#### DATA FOR REVIEW

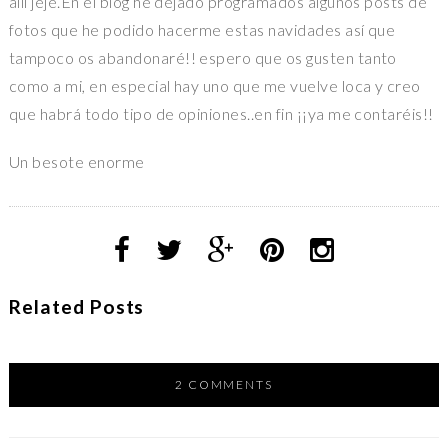
allí jeje.En el blog he dejado programados algunos posts de
fotos que he podido hacerme estas navidades así que
tampoco os abandonaré!! espero que os gusten tanto
como a mi, en especial hay uno que me vuelve loca y creo
que habrá todo tipo de opiniones..en fin ¡¡ya me contaréis!!
Un besote enorme
Related Posts
2 COMMENTS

########

# WHAT IS EXPECTED
How many lines in the rows above contain the word "fotos"? Reply with the number alone.

# RESPONSE AREA
1